Il cambiamento parte dal cesto dei giocattoli
Quanti ricordano Mr. Magoo, il vecchietto che rifiutandosi di ammettere la sua grave miopia si ficcava continuamente nei guai? Anche se per la maggior parte delle persone l’irascibile miliardario era solo il protagonista di un famoso cartone animato degli anni cinquanta, per alcuni analisti politici era il simbolo dell’establishment conservatore dell’epoca maccartista e per gli storici del giocattolo era addirittura il primo personaggio inclusivo per bambini. In effetti il modellino di Mr. Magoo nella sua inconfondibile automobile gialla, prodotto dalla Hubley nel 1961, è considerato il primo giocattolo che rappresenta una forma di disabilità, visto che Mr. Magoo era praticamente cieco.
Ma al di là della simpatia che evoca tra chi è cresciuto con le sue avventure, è evidente che un vecchio bisbetico e arrogante non sia proprio l’ideale per rappresentare la diversità tra i bambini, e infatti nel 1962 Mr. Magoo fu contestato durante una delle primissime manifestazioni a favore dei diritti dei disabili, per via dell’immagine stereotipata e ridicola che dava delle persone cieche e ipovedenti.
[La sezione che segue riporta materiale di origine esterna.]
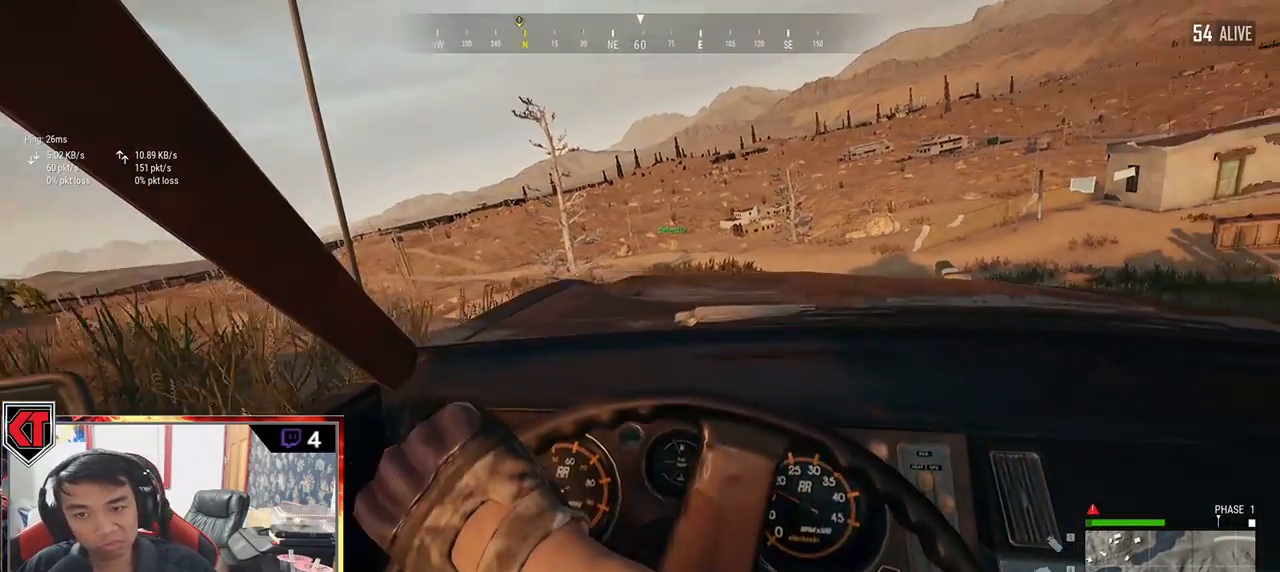
{"keys": ["d", "shift", "w"], "mouse": [], "events": []}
Per fortuna nel frattempo sono stati fatti grandi passi avanti e oggi al posto di Mr. Magoo ci sono giocattoli decisamente più adeguati. Come per esempio Marlow, che nel catalogo online del produttore, Our generation, è descritta così: “Ecco Marlow e il suo dolcissimo cane guida! Ha gli occhi marroni e lunghi capelli biondi da pettinare. Marlow è cieca e si affida al suo fedele amico per girare in città. Indossa un vestito a righe con un lungo cardigan beige e degli stivaletti abbinati”. Per chi invece volesse personalizzare un giocattolo già in suo possesso, Children’s factory produce un kit con un cane guida, degli occhiali scuri e un bastone per non vedenti da applicare al proprio peluche o la propria bambola. Siamo avanti anni luce dall’automobile di Mr. Magoo, ma in effetti nel mondo dei giocattoli sessant’anni sono come un’era geologica.
Appelli e cambiamenti
Negli ultimi tempi la rappresentazione della diversità fisica nelle bambole e nei personaggi per bambini ha subìto una forte accelerazione ed è una tendenza che si riscontra anche nei prodotti audiovisivi: cartoni animati di successo come Peppa Pig e My Little Pony hanno incluso personaggi con qualche disabilità, i quali poi sono approdati anche nelle rispettive linee di giocattoli. Per quanto riguarda la Disney, andrebbe ricordato che già Biancaneve e i sette nani, il loro primo lungometraggio uscito nel 1939, aveva dei protagonisti affetti da nanismo e uno in particolare, Cucciolo, era anche affetto da mutismo. Ma in quel caso non c’era ancora nessun intento inclusivo e, anzi, nel caso di Cucciolo il suo nome in inglese, Dopey, cioè “rintontito”, ha perfino una connotazione offensiva. È solo di recente che il gigante dell’intrattenimento per famiglie ha mostrato attenzione per la diversità, e nei film Alla ricerca di Nemo (2003) e Alla ricerca di Dory (2016) ha messo al centro della storia un pesciolino con una pinna atrofizzata e la sua amica con evidenti difficoltà di apprendimento. Il peluche di Nemo, con la sua pinna visibilmente più piccola dell’altra, è diventato un giocattolo molto utile per i genitori di bambini con malformazioni agli arti.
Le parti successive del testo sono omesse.